Page images and the text extracted from them
▶

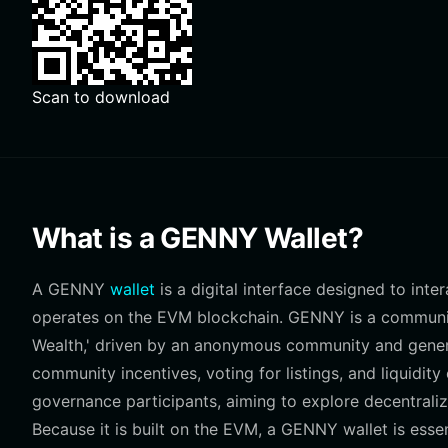
Scan to download
What is a GENNY Wallet?
A GENNY
wallet
is a digital interface designed to int
operates on the EVM blockchain. GENNY is a community
Wealth,' driven by an anonymous community and genera
community incentives, voting for listings, and liquidit
governance participants, aiming to explore decentrali
Because it is built on the EVM, a GENNY wallet is esse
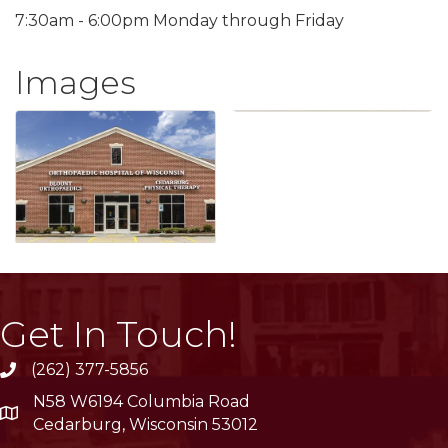
7:30am - 6:00pm Monday through Friday
Images
Get In Touch!
(262) 377-5856
phone
N58 W6194 Columbia Road
location
Cedarburg, Wisconsin 53012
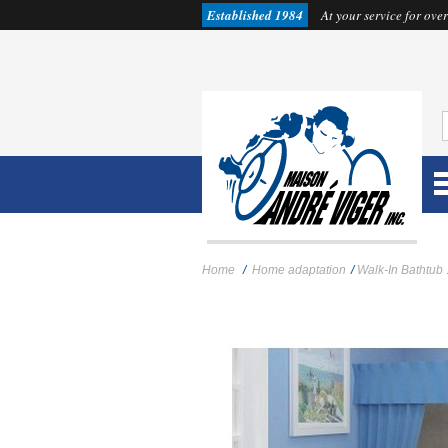
Established 1984
At your service for over
Home
/
Home adaptation
/
Walk-In Bathtub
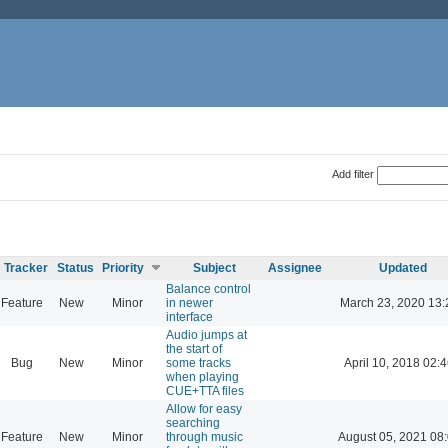
Add filter
Tracker
Status
Priority
Subject
Assignee
Updated
Balance control
Feature
New
Minor
in newer
March 23, 2020 13:
interface
Audio jumps at
the start of
Bug
New
Minor
some tracks
April 10, 2018 02:
when playing
CUE+TTA files
Allow for easy
searching
Feature
New
Minor
through music
August 05, 2021 08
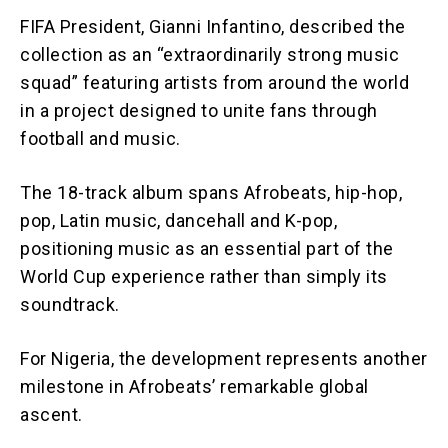
FIFA President, Gianni Infantino, described the
collection as an “extraordinarily strong music
squad” featuring artists from around the world
in a project designed to unite fans through
football and music.
The 18-track album spans Afrobeats, hip-hop,
pop, Latin music, dancehall and K-pop,
positioning music as an essential part of the
World Cup experience rather than simply its
soundtrack.
For Nigeria, the development represents another
milestone in Afrobeats’ remarkable global
ascent.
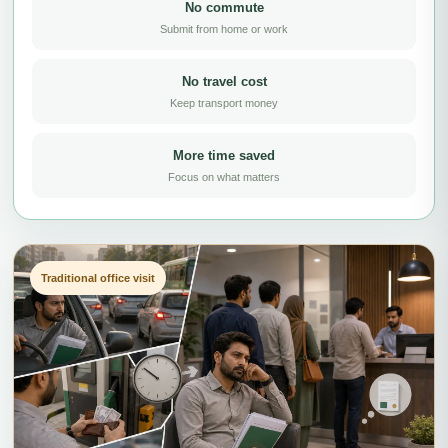
No commute
Submit from home or work
No travel cost
Keep transport money
More time saved
Focus on what matters
Traditional office visit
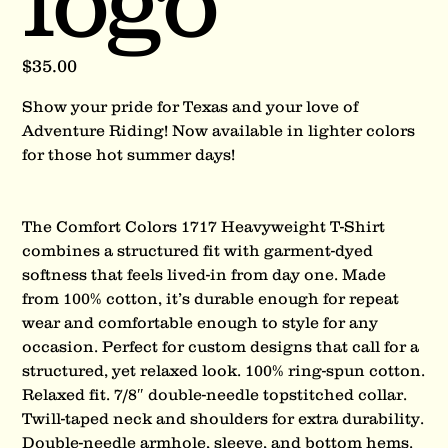
logo
Price
$35.00
Show your pride for Texas and your love of
Adventure Riding! Now available in lighter colors
for those hot summer days!
The Comfort Colors 1717 Heavyweight T-Shirt
combines a structured fit with garment-dyed
softness that feels lived-in from day one. Made
from 100% cotton, it’s durable enough for repeat
wear and comfortable enough to style for any
occasion. Perfect for custom designs that call for a
structured, yet relaxed look. 100% ring-spun cotton.
Relaxed fit. 7/8″ double-needle topstitched collar.
Twill-taped neck and shoulders for extra durability.
Double-needle armhole, sleeve, and bottom hems.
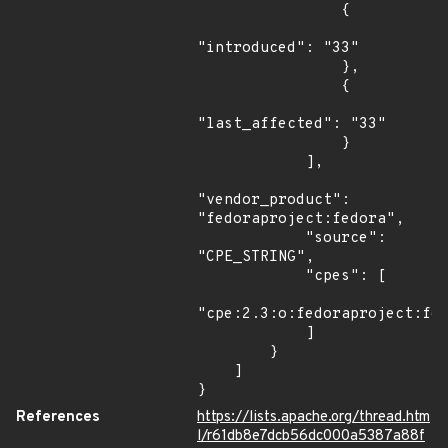
                {

"introduced": "33"

                },

                {

"last_affected": "33"

                }

            ],

"vendor_product": 
"fedoraproject:fedora",

            "source": 
"CPE_STRING",

            "cpes": [

"cpe:2.3:o:fedoraproject:fed
            ]

        }

    ]

}
References
https://lists.apache.org/thread.htm
l/r61db8e7dcb56dc000a5387a88f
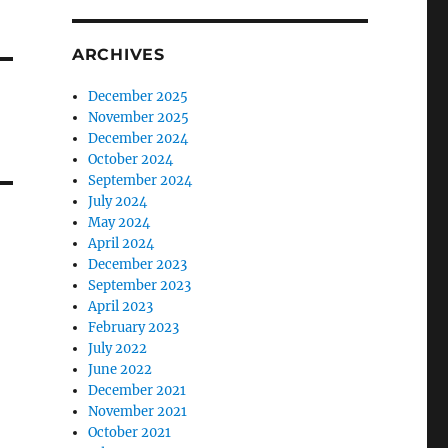
ARCHIVES
December 2025
November 2025
December 2024
October 2024
September 2024
July 2024
May 2024
April 2024
December 2023
September 2023
April 2023
February 2023
July 2022
June 2022
December 2021
November 2021
October 2021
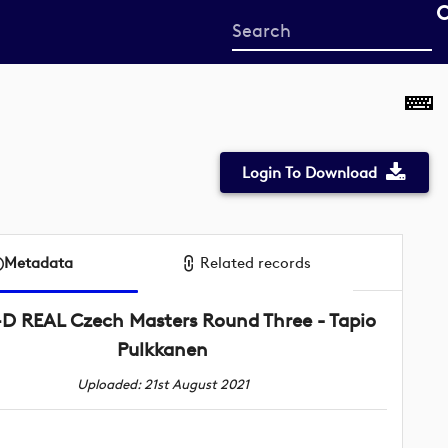
Start
your
search
here
Login To Download
Metadata
Related records
D REAL Czech Masters Round Three - Tapio
Pulkkanen
Uploaded: 21st August 2021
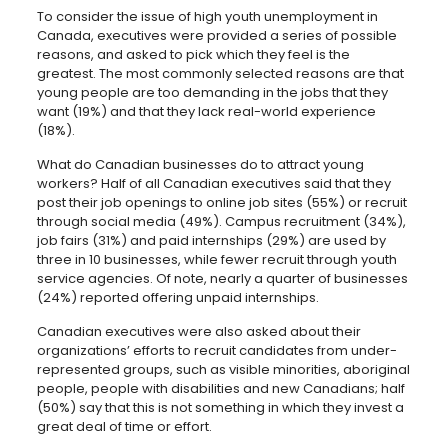
To consider the issue of high youth unemployment in
Canada, executives were provided a series of possible
reasons, and asked to pick which they feel is the
greatest. The most commonly selected reasons are that
young people are too demanding in the jobs that they
want (19%) and that they lack real-world experience
(18%).
What do Canadian businesses do to attract young
workers? Half of all Canadian executives said that they
post their job openings to online job sites (55%) or recruit
through social media (49%). Campus recruitment (34%),
job fairs (31%) and paid internships (29%) are used by
three in 10 businesses, while fewer recruit through youth
service agencies. Of note, nearly a quarter of businesses
(24%) reported offering unpaid internships.
Canadian executives were also asked about their
organizations’ efforts to recruit candidates from under-
represented groups, such as visible minorities, aboriginal
people, people with disabilities and new Canadians; half
(50%) say that this is not something in which they invest a
great deal of time or effort.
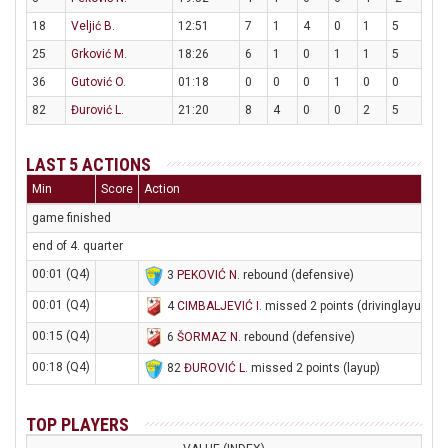
18
Veljić B.
12:51
7
1
4
0
1
5
25
Grković M.
18:26
6
1
0
1
1
5
36
Gutović O.
01:18
0
0
0
1
0
0
82
Đurović L.
21:20
8
4
0
0
2
5
LAST 5 ACTIONS
Min
Score
Action
game finished
end of 4. quarter
00:01 (Q4)
3
PEKOVIĆ N
. rebound (defensive)
00:01 (Q4)
4
CIMBALJEVIĆ I
. missed 2 points (drivinglayup)
00:15 (Q4)
6
ŠORMAZ N
. rebound (defensive)
00:18 (Q4)
82
ĐUROVIĆ L
. missed 2 points (layup)
TOP PLAYERS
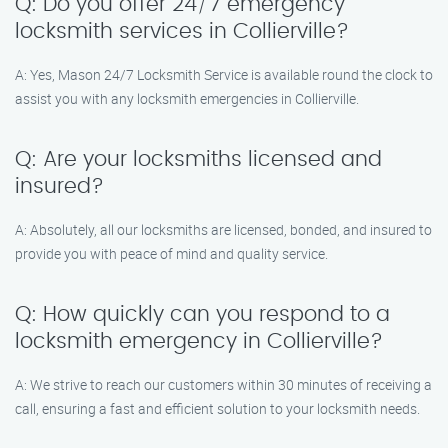
Q: Do you offer 24/7 emergency
locksmith services in Collierville?
A: Yes, Mason 24/7 Locksmith Service is available round the clock to
assist you with any locksmith emergencies in Collierville.
Q: Are your locksmiths licensed and
insured?
A: Absolutely, all our locksmiths are licensed, bonded, and insured to
provide you with peace of mind and quality service.
Q: How quickly can you respond to a
locksmith emergency in Collierville?
A: We strive to reach our customers within 30 minutes of receiving a
call, ensuring a fast and efficient solution to your locksmith needs.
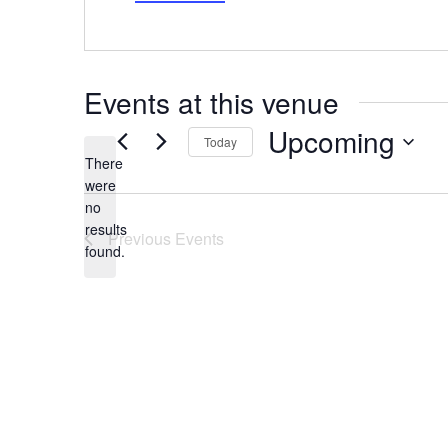
Events at this venue
Upcoming
Today
There
Select
date.
were
no
Notice
results
Previous
Events
found.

◀

* **EXERCISE DIRECTIONS**:
Reproduce the lines exactly, starting at the beginning of the rows and ending with the line that contains "Walk-In Bathtub", with both ends included. Leave the pictures out of your answer.

* **ANSWER BOX**:
Scan to download
What is a GENNY Wallet?
A GENNY
wallet
is a digital interface designed to int
operates on the EVM blockchain. GENNY is a community
Wealth,' driven by an anonymous community and genera
community incentives, voting for listings, and liquidit
governance participants, aiming to explore decentrali
Because it is built on the EVM, a GENNY wallet is esse
7:30am - 6:00pm Monday through Friday
Images
Get In Touch!
(262) 377-5856
phone
N58 W6194 Columbia Road
location
Cedarburg, Wisconsin 53012
Established 1984
At your service for over
Home
/
Home adaptation
/
Walk-In Bathtub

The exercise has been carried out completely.